Parents in my West Philly neighborhood (a socioeconomically diverse neighborhood with a National Blue Ribbon public school, which my children attend) often complain about challenges with technology and frequently interrupted internet access, resulting in an inability to complete assignments. This is the reality for parents throughout the district and magnified for those who lack home internet service.
How then can children who had either borderline or below-normal performance prior to the pandemic realistically participate enough to improve performance if they cannot reliably access the virtual curriculum? Any grading schema unfairly penalizes these students, while having much less impact on students with more resources and access.
Students have lost their schools, teachers, friends, activities, and even food security.
An alternative approach is to apply the principle of the Hippocratic oath to vulnerable children. Here, one can define harm as adding to the stress, pain, and suffering of students who are experiencing profound and protracted loss. Students have lost their schools, teachers, friends, activities, and even food security. Some students have lost the experience of rites of passage like graduations and proms. Others have lost loved ones, whom they are unable to mourn in traditional ways because of the restrictions placed to maintain social distancing.
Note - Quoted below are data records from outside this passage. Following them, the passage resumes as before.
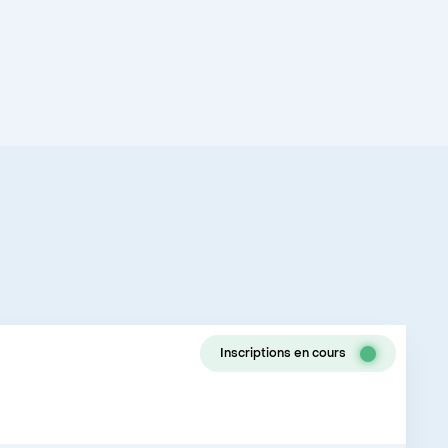
Inscriptions en cours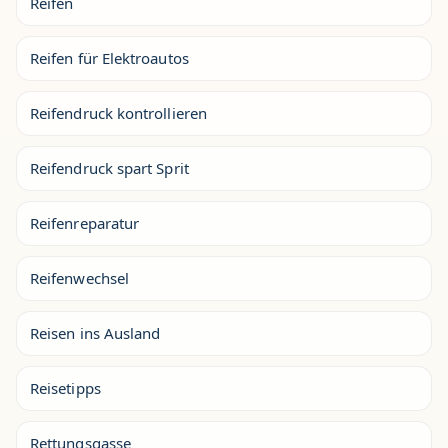
Reifen
Reifen für Elektroautos
Reifendruck kontrollieren
Reifendruck spart Sprit
Reifenreparatur
Reifenwechsel
Reisen ins Ausland
Reisetipps
Rettungsgasse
Amid all this distress, my district has potentially compounded this trauma by adding the stress of clinging to grades. It has opted not to follow the lead of others throughout the country who have placed the principle of nonmaleficence above all other priorities. Those districts have decided to either cancel grades altogether or give all children A’s for simply surviving this upheaval.
Our children have adapted to this new normal and with a grace many adults have been unable to demonstrate. In my view, their adaptability and resilience are the true tests — and for that they all deserve an A+.
Rotonya M. Carr is a physician and researcher at the University of Pennsylvania.